本文 —
··········

デジタルピナ

人間の耳介(ピナ)の働きを補聴器で再現することで、ユーザーが音のする方向を特定するのを容易にしてくれます。

耳介により音の方向を把握

本来人間の耳には、主に耳介の存在と形状により、自然な指向性があります。これらの耳介効果は、特に2〜8kHz付近の周波数において、音が前から来ているのか後ろから来ているのかを判断するために重要な役割を果たしています。

一例として、ピナシャドー効果があります。 前方から来る音は、ほぼそのまま外耳道に到達しますが、後方から来る音は耳介に遮られるため、外耳道に到達する前にわずかに減衰してしまいます。

このピナシャドー効果は、2〜5kHz付近の周波数で最も顕著に現れ、後ろから来る音は前から来る音に比べて3〜4dB減衰します。 この自然な3-4dBの音量の差は、音源が前にあるか後ろにあるかを知るために重要です。

マイクの位置は、どこから音が聞こえてくるのかをユーザーが判断する能力に悪影響を及ぼす可能性があります。具体的には、マイクが耳介の後ろにある耳かけ型補聴器では、ピナシャドー効果が維持されないため、補聴器ユーザーは前後の音を区別することが難しくなります。

ピンナシャドー効果の平均値:後方からの音は前方からの音に比べて3〜4dB減衰します。


デジタルピナによる、自然なピナシャドー効果の再現

デジタルピナを搭載した耳かけ型補聴器では、マルチチャンネル環境適応型指向性に制限をかけて、自然なピナシャドー効果を再現しています。

··········

データ抜粋 —
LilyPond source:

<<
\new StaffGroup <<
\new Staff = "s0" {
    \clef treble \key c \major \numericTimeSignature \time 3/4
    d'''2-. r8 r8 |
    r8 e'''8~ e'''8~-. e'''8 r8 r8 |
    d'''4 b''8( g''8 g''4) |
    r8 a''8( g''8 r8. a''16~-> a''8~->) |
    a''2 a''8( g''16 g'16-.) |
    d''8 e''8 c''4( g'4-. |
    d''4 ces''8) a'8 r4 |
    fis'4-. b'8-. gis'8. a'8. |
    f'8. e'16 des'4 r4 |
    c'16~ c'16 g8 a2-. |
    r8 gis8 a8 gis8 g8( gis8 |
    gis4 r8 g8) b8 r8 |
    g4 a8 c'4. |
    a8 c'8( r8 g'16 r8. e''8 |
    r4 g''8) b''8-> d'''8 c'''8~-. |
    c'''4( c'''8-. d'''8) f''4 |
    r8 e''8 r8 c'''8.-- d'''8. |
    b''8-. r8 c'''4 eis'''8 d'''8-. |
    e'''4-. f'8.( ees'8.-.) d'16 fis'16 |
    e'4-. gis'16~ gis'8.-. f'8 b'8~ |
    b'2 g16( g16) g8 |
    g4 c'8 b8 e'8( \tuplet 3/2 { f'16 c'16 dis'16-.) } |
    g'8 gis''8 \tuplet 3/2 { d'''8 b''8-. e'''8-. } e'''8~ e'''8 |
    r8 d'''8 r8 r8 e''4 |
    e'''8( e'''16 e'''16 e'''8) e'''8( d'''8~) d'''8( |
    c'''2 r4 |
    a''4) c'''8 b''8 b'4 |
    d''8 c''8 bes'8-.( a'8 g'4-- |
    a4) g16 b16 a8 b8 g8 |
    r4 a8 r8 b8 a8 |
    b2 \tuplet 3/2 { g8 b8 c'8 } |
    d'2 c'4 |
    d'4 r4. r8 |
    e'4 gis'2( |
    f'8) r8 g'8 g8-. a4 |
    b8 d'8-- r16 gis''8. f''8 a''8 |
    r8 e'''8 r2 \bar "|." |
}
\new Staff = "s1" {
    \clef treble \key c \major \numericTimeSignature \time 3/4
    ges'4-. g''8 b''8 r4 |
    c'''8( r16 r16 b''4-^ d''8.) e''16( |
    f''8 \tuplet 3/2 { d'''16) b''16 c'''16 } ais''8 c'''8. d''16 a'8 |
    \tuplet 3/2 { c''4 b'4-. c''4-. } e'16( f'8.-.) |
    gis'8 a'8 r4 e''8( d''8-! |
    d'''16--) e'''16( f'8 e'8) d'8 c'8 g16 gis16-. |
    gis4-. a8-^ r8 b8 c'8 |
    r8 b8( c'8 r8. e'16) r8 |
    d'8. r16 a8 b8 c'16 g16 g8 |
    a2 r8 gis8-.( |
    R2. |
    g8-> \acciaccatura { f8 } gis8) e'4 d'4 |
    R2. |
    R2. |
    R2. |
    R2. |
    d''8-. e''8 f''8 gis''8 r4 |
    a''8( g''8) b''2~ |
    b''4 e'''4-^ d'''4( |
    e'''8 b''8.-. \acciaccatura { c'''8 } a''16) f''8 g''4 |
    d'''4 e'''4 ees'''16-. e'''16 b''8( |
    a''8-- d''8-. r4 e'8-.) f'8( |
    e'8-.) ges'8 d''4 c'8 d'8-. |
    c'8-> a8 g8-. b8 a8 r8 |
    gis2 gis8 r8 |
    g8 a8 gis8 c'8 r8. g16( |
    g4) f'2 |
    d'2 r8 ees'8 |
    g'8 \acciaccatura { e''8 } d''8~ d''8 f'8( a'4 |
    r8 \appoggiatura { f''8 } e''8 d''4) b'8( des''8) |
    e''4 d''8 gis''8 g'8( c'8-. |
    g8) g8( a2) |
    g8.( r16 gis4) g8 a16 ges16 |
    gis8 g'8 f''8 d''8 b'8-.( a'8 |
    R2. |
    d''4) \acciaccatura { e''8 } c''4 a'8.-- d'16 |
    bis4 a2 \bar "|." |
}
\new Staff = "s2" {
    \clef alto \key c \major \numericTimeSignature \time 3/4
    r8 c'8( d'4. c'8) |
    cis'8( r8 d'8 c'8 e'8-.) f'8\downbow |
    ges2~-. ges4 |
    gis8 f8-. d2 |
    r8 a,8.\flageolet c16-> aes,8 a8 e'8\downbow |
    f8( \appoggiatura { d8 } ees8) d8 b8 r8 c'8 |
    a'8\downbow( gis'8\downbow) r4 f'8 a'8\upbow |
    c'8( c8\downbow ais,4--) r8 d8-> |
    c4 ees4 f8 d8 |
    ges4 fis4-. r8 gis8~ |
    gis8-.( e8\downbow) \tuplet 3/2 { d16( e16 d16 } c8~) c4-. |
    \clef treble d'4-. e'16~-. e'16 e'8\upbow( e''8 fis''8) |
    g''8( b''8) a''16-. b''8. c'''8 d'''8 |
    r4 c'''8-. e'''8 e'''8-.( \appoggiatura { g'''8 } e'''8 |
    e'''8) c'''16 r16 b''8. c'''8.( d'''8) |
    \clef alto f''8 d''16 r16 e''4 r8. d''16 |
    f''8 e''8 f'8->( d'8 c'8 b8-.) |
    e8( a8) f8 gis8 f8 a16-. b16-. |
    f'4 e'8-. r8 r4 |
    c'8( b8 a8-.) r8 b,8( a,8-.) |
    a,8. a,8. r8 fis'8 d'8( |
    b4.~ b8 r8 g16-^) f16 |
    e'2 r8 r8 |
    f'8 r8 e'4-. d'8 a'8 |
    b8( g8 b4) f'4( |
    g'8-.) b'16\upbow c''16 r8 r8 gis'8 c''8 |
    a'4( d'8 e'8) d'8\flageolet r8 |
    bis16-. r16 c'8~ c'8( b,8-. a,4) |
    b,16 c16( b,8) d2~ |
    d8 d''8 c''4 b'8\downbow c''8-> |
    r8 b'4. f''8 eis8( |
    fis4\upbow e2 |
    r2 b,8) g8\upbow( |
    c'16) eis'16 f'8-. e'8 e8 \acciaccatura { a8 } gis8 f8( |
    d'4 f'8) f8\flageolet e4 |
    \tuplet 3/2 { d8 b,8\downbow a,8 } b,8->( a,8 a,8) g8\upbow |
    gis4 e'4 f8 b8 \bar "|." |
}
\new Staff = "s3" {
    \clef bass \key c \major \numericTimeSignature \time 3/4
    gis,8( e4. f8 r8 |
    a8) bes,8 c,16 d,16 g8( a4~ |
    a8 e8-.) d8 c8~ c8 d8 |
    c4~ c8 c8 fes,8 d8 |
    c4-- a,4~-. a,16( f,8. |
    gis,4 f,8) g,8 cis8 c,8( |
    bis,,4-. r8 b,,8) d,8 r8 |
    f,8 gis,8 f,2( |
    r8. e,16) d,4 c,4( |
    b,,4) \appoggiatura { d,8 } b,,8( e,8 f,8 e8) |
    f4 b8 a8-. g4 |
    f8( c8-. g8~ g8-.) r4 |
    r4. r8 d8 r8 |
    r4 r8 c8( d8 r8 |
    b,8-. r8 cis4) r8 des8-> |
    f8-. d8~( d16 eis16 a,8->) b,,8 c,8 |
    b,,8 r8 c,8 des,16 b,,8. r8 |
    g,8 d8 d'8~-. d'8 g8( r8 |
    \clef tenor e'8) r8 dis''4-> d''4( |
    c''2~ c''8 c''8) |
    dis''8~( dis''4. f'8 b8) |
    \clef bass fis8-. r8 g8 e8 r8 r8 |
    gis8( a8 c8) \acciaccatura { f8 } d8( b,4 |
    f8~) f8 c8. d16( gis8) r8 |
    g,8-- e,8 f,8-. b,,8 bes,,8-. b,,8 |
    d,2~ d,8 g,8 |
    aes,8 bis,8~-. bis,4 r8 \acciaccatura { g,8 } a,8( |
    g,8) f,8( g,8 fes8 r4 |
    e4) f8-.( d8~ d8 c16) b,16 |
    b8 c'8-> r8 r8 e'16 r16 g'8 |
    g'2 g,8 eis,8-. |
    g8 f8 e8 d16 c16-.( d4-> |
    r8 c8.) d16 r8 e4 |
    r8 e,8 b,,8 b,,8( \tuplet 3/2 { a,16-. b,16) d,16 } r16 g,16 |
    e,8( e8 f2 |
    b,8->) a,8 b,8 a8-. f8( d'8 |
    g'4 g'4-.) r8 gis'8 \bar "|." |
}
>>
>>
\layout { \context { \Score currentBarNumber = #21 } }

··········

課題 A — デジタルピナについての本文によると、ピナシャドー効果が最も顕著に現れるのはどの周波数付近か。
課題 B — デジタルピナについての本文の最後の文に続けて、その先を書き継ぐこと。
エントリーは使わなくてよい。

解答 A — 2〜5kHz付近の周波数である。

解答 B —
具体的には、2kHz以上の周波数帯(バンド10〜15)を固定指向性モード(ハイパーカーディオイド:前方の音を拾い、側方や後方の音をほとんど排除する)に設定し、低い周波数のバンド(1〜9)を無指向性モードのままにすることで、後方からの音の自然な減衰を再現しています。

デジタルピナを搭載した補聴器のマイクシステムは、デジタルピナが作動しているときには、マルチチャンネル環境適応型システムのままです。静かな音環境では、下部のバンド(1-9)は無指向性モードになりますが、上部のバンド(10-15)は上述のように固定指向性モード(ハイパーカーディオイド)になります。

ノイズの多い聴取環境では、下側のバンドのマイクモードは無指向性からバイディレクション(双極性)まであらゆる特性に対応し、上側のバンドは可能な限り高い音声明瞭度を提供するために固定指向性モード(ハイパーカーディオイド)からバイディレクション(双極性)に移行します。